Aralık ayı meclis toplantısında bunu ifade etmeye çalışsam da Azam Ziya Güç ve benim red oyu vermeme rağmen maalesef oy çokluğu ile bu bahsettiğim mahsuplaştırma kararı da çıktı. Bu kararı alanlar ve belgelere imza koyan arkadaşlarımız ileride zor durumda kalabilir. Dikili Belediyesi’nin SGK’ya olan borçlarını SGK kabul edebilir ama Dikili Jeotermal A.Ş.’nin SGK’ya olan borçlarının Dikili Belediyesi’ne ait gayrimenkullerle mahsuplaştırmasını nasıl kabul eder, bu bir soru işareti. Eğer kabul ediyorsa orada da hukuki bir aksaklık olduğunu düşünüyorum. SGK’nın böyle bir yola gideceğini zannetmiyorum. Şayet gidiyorsa hukuken eksik uygulama yapıyor demektir” dedi.

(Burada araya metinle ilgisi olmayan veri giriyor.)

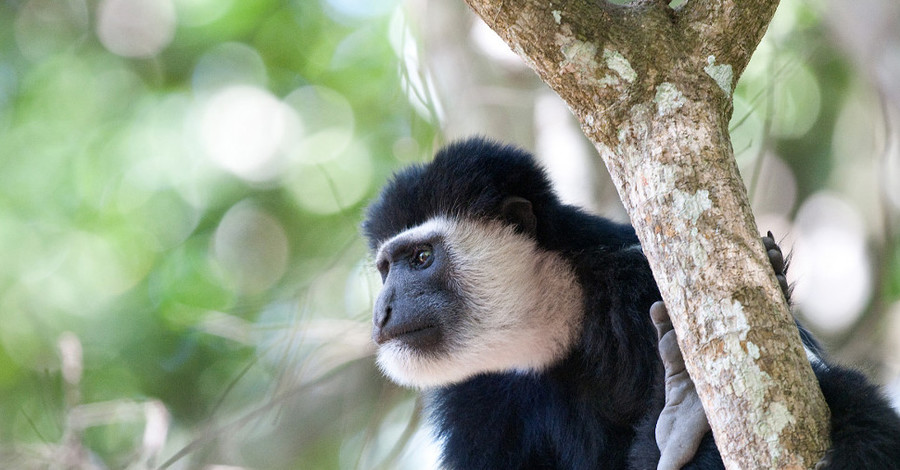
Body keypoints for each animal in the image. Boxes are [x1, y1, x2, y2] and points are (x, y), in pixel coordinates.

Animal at [360, 139, 900, 470]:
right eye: (385, 269)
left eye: (422, 258)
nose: (382, 312)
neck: (558, 324)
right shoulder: (475, 400)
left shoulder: (639, 289)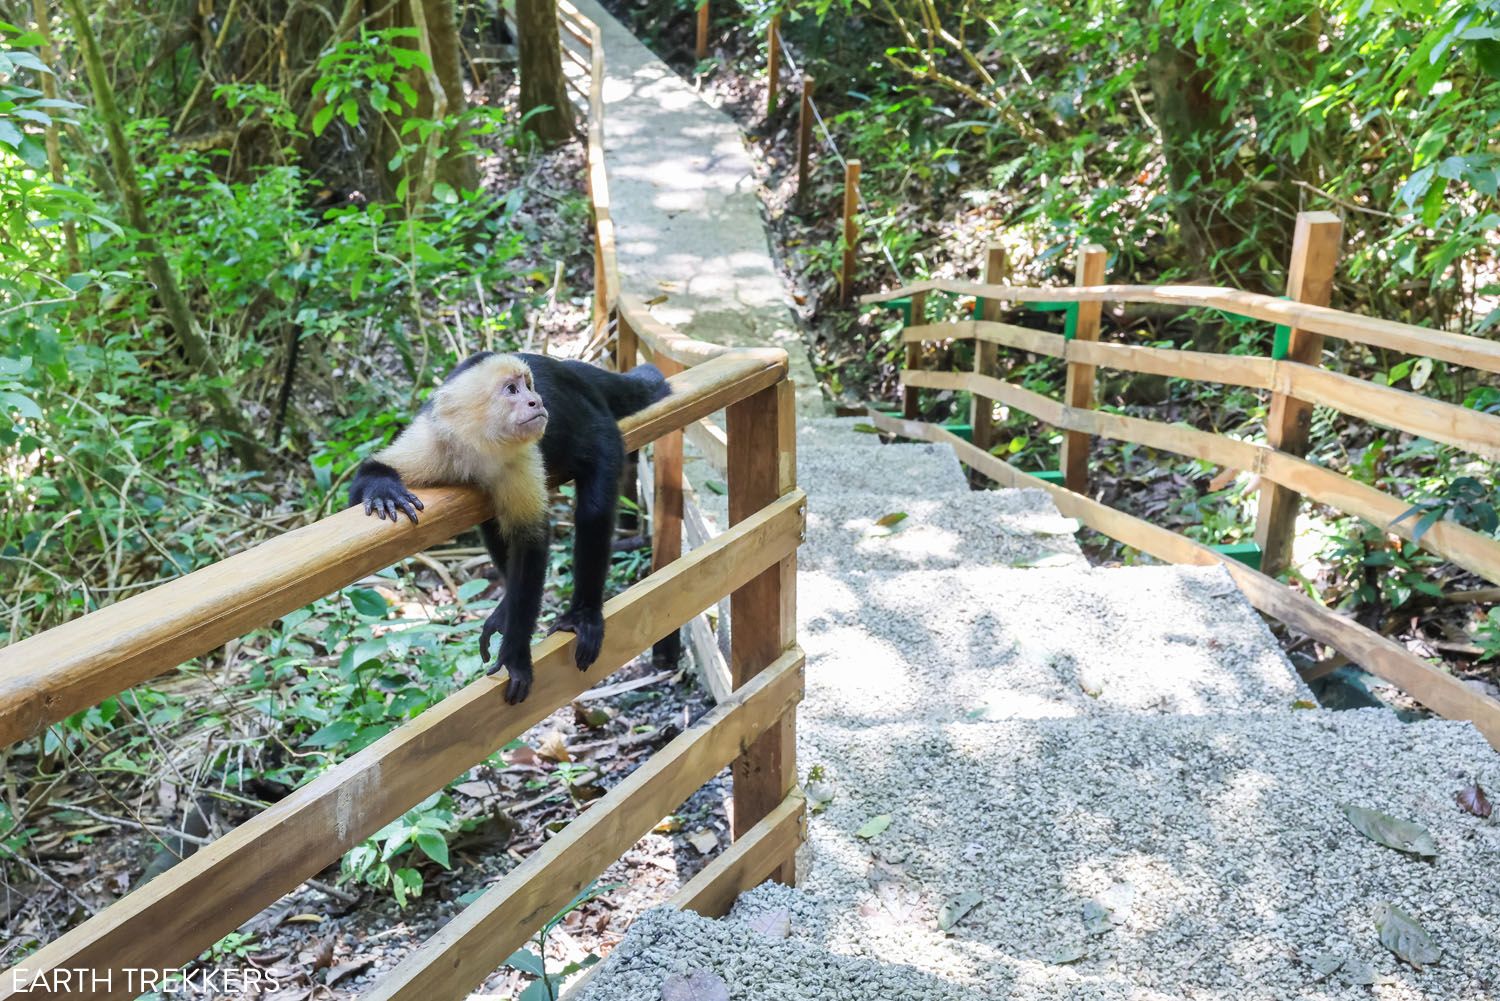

“BİR BORÇ İÇİN 3 KEZ ÖDEME”
Bu konuda gözden kaçan önemli bir nokta olduğunu vurgulayan Özüdoğru, şunları söyledi:
“Belediye işçilerinin yarısından fazlası Jeotermal AŞ işçisi. Belediye olarak bu işçilerin her ay hak edişlerini ve sigorta primlerini ödüyoruz. Geçmişten başlayarak belediye olarak yıllardır SGK primlerini ödemişim. Şirket bunun ekonomik karşılığını belediyeden almış. Eylül ayında, yine 2008-2009 yıllarından başlayarak birikmiş olan SGK prim borçları, kıdem tazminatları ve diğer borçlarından kaynaklı olarak sermaye artışı kararı almışsın. Şimdi de Aralık ayı belediye meclisinde, hem Dikili Belediyesi’nin hem de Dikili Jeotermal A.Ş’nin SGK’ya birikmiş borçları için belediyeye ait 44 adet gayrimenkul ile mahsuplaştırılması kararı alıyorsun. Bir borç için 3 kez defaten ödemeye yönelik bir karar aldırmaya çalışıyorsun. Bütün bunlar zaman içerisinde gerek Dikili Belediye Başkanını, gerekse bu kararı alanları, gerekse belediye meclisini ve oradaki belgelere imza koyan bürokrasi kanadındaki arkadaşlarımızı zor durumda bırakır” dedi.